All the DKIM p entries for my domains typically start with "MI" and end with "IDAQAB". You may need to remove from them the spaces/tabs, line feeds/returns and double/single quotes if they are on several lines.

Edit: I found out that using the long 2048 DKIM key lead to the following in the original email on gmail:

dkim=neutral (invalid public key) header.i=...

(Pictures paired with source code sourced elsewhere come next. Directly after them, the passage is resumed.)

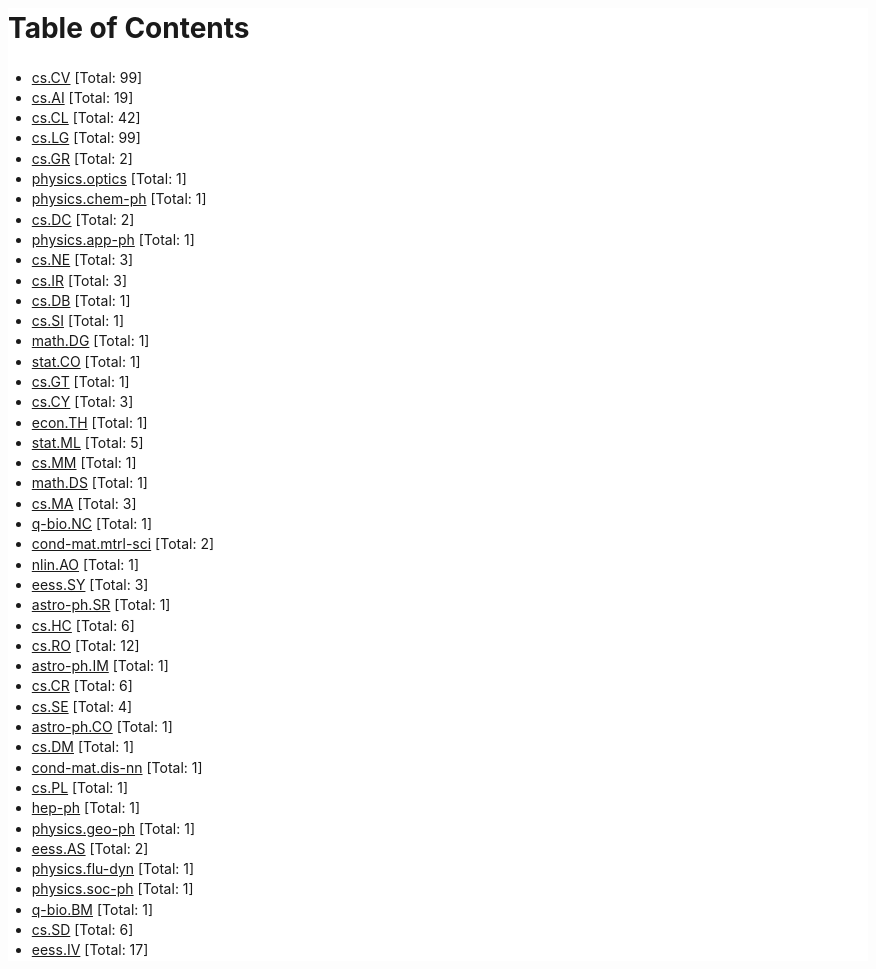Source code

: <div id=toc></div>

# Table of Contents

- [cs.CV](#cs.CV) [Total: 99]
- [cs.AI](#cs.AI) [Total: 19]
- [cs.CL](#cs.CL) [Total: 42]
- [cs.LG](#cs.LG) [Total: 99]
- [cs.GR](#cs.GR) [Total: 2]
- [physics.optics](#physics.optics) [Total: 1]
- [physics.chem-ph](#physics.chem-ph) [Total: 1]
- [cs.DC](#cs.DC) [Total: 2]
- [physics.app-ph](#physics.app-ph) [Total: 1]
- [cs.NE](#cs.NE) [Total: 3]
- [cs.IR](#cs.IR) [Total: 3]
- [cs.DB](#cs.DB) [Total: 1]
- [cs.SI](#cs.SI) [Total: 1]
- [math.DG](#math.DG) [Total: 1]
- [stat.CO](#stat.CO) [Total: 1]
- [cs.GT](#cs.GT) [Total: 1]
- [cs.CY](#cs.CY) [Total: 3]
- [econ.TH](#econ.TH) [Total: 1]
- [stat.ML](#stat.ML) [Total: 5]
- [cs.MM](#cs.MM) [Total: 1]
- [math.DS](#math.DS) [Total: 1]
- [cs.MA](#cs.MA) [Total: 3]
- [q-bio.NC](#q-bio.NC) [Total: 1]
- [cond-mat.mtrl-sci](#cond-mat.mtrl-sci) [Total: 2]
- [nlin.AO](#nlin.AO) [Total: 1]
- [eess.SY](#eess.SY) [Total: 3]
- [astro-ph.SR](#astro-ph.SR) [Total: 1]
- [cs.HC](#cs.HC) [Total: 6]
- [cs.RO](#cs.RO) [Total: 12]
- [astro-ph.IM](#astro-ph.IM) [Total: 1]
- [cs.CR](#cs.CR) [Total: 6]
- [cs.SE](#cs.SE) [Total: 4]
- [astro-ph.CO](#astro-ph.CO) [Total: 1]
- [cs.DM](#cs.DM) [Total: 1]
- [cond-mat.dis-nn](#cond-mat.dis-nn) [Total: 1]
- [cs.PL](#cs.PL) [Total: 1]
- [hep-ph](#hep-ph) [Total: 1]
- [physics.geo-ph](#physics.geo-ph) [Total: 1]
- [eess.AS](#eess.AS) [Total: 2]
- [physics.flu-dyn](#physics.flu-dyn) [Total: 1]
- [physics.soc-ph](#physics.soc-ph) [Total: 1]
- [q-bio.BM](#q-bio.BM) [Total: 1]
- [cs.SD](#cs.SD) [Total: 6]
- [eess.IV](#eess.IV) [Total: 17]


<div id='cs.CV'></div>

This was probably because the key was being truncated anyway. What I had to do to get a normal situation was to reduce the size of the DKIM key when generating the key:

opendkim-genkey -b 1024 -s mail -d example.com

My emails then viewed as original in gmail contain this instead of the invalid key mention:

dkim=pass header.i=...

Answer 2

I just dealt with similar issues trying to set up DKIM authentication for a domain registered with Register.com that uses Google email servers. According to Google help docs , DNS TXT records can contain no more than 255 characters in a single string, but the DKIM TXT record value that Google generated for us was over 400 characters. In our case, the solution was to split that DKIM TXT record into two parts where each part is under 255 characters, surrounding each part with double quotes and entering both into the same TXT record separated by a space. I did not need to include any parentheses or slashes but that may vary by email provider. So for my email provider and domain host the solution looked like this:

Host Name: google._domainkey
TXT Record: "v=DKIM1; k=rsa; p=blahblahblahblahblahetc" "blahblahblahblahblahetc"

G Suite warned me that it might take up to 48 hours for my DNS record updates to propagate but once I landed on the right solution it was less than an hour before Gmail was able to start authenticating.

Answer 3

I had issues getting my domain key to pass verification. In the end I changed my selector to "dkim" in opendkim on my Linux server. As for your Text portion, make it:

v=DKIM1; k=rsa; p=MIIBIjANBgkqhkiG9w0BAQEFAAOCAQ7AMIIBCgKCAQEAvbBZcUcajRf+nP+BSvhsa8roEcor2rf9oLs98u8HrqjZgpHQJ4frbA2C8OuRlPGN9JzZOpTmeeJg2eITeJXlQsc88xX0hqZCogDUeUcTLghDhw2Vd7q5AWG6mDcc3F2HJ0q5GwkYTS7d6D9nXCGcCE/M/F2pgwBe5MI5S9h60cr+XhHrK3uDCW3QNMj6jRDIW

So it should be all on one line and in the same record.